§ PROBLEM DESCRIPTION
What follows is a set of records; copy all of it exactly.

§ EXTRACTED RECORDS
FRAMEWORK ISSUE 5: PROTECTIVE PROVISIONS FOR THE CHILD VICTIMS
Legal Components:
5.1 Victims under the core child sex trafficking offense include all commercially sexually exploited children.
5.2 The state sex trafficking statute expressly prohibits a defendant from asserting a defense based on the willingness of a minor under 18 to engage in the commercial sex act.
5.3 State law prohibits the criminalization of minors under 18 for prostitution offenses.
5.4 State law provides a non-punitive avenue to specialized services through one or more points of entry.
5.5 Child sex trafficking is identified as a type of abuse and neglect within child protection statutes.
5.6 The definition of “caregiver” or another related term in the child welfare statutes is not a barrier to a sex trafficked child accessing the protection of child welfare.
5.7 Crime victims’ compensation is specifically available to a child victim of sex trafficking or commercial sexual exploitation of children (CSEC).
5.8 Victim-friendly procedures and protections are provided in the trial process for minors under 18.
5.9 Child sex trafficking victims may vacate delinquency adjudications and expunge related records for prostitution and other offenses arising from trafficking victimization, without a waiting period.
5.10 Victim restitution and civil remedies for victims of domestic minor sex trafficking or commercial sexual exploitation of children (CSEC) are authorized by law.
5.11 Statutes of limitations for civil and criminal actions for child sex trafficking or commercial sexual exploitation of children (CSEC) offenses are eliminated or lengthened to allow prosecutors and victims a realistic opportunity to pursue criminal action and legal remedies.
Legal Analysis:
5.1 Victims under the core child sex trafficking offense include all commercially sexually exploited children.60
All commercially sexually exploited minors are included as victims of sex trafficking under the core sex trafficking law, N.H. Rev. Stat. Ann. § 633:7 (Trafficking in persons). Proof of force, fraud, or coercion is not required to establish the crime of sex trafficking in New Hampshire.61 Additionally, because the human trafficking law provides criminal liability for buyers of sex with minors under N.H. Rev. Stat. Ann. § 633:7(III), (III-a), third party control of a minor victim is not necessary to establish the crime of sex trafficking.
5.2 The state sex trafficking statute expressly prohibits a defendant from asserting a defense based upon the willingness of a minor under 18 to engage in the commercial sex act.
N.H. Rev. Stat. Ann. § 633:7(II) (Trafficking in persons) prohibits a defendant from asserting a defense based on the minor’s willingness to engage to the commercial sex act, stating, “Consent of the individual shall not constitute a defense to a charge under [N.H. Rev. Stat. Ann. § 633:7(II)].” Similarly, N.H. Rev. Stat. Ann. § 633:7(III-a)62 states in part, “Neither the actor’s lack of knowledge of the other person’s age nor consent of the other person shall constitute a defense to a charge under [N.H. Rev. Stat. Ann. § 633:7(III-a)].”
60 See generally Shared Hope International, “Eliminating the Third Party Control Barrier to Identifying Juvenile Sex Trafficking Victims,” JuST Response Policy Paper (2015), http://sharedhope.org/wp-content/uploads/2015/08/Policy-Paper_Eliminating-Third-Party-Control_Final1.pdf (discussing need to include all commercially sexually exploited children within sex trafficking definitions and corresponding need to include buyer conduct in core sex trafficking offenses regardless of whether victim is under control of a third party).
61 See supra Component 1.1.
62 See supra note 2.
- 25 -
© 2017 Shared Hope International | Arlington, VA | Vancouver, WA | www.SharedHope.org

§ ANSWER TO THE PROBLEM
FRAMEWORK ISSUE 5: PROTECTIVE PROVISIONS FOR THE CHILD VICTIMS
Legal Components:
5.1 Victims under the core child sex trafficking offense include all commercially sexually exploited children.
5.2 The state sex trafficking statute expressly prohibits a defendant from asserting a defense based on the willingness of a minor under 18 to engage in the commercial sex act.
5.3 State law prohibits the criminalization of minors under 18 for prostitution offenses.
5.4 State law provides a non-punitive avenue to specialized services through one or more points of entry.
5.5 Child sex trafficking is identified as a type of abuse and neglect within child protection statutes.
5.6 The definition of “caregiver” or another related term in the child welfare statutes is not a barrier to a sex trafficked child accessing the protection of child welfare.
5.7 Crime victims’ compensation is specifically available to a child victim of sex trafficking or commercial sexual exploitation of children (CSEC).
5.8 Victim-friendly procedures and protections are provided in the trial process for minors under 18.
5.9 Child sex trafficking victims may vacate delinquency adjudications and expunge related records for prostitution and other offenses arising from trafficking victimization, without a waiting period.
5.10 Victim restitution and civil remedies for victims of domestic minor sex trafficking or commercial sexual exploitation of children (CSEC) are authorized by law.
5.11 Statutes of limitations for civil and criminal actions for child sex trafficking or commercial sexual exploitation of children (CSEC) offenses are eliminated or lengthened to allow prosecutors and victims a realistic opportunity to pursue criminal action and legal remedies.
Legal Analysis:
5.1 Victims under the core child sex trafficking offense include all commercially sexually exploited children.60
All commercially sexually exploited minors are included as victims of sex trafficking under the core sex trafficking law, N.H. Rev. Stat. Ann. § 633:7 (Trafficking in persons). Proof of force, fraud, or coercion is not required to establish the crime of sex trafficking in New Hampshire.61 Additionally, because the human trafficking law provides criminal liability for buyers of sex with minors under N.H. Rev. Stat. Ann. § 633:7(III), (III-a), third party control of a minor victim is not necessary to establish the crime of sex trafficking.
5.2 The state sex trafficking statute expressly prohibits a defendant from asserting a defense based upon the willingness of a minor under 18 to engage in the commercial sex act.
N.H. Rev. Stat. Ann. § 633:7(II) (Trafficking in persons) prohibits a defendant from asserting a defense based on the minor’s willingness to engage to the commercial sex act, stating, “Consent of the individual shall not constitute a defense to a charge under [N.H. Rev. Stat. Ann. § 633:7(II)].” Similarly, N.H. Rev. Stat. Ann. § 633:7(III-a)62 states in part, “Neither the actor’s lack of knowledge of the other person’s age nor consent of the other person shall constitute a defense to a charge under [N.H. Rev. Stat. Ann. § 633:7(III-a)].”
60 See generally Shared Hope International, “Eliminating the Third Party Control Barrier to Identifying Juvenile Sex Trafficking Victims,” JuST Response Policy Paper (2015), http://sharedhope.org/wp-content/uploads/2015/08/Policy-Paper_Eliminating-Third-Party-Control_Final1.pdf (discussing need to include all commercially sexually exploited children within sex trafficking definitions and corresponding need to include buyer conduct in core sex trafficking offenses regardless of whether victim is under control of a third party).
61 See supra Component 1.1.
62 See supra note 2.
- 25 -
© 2017 Shared Hope International | Arlington, VA | Vancouver, WA | www.SharedHope.org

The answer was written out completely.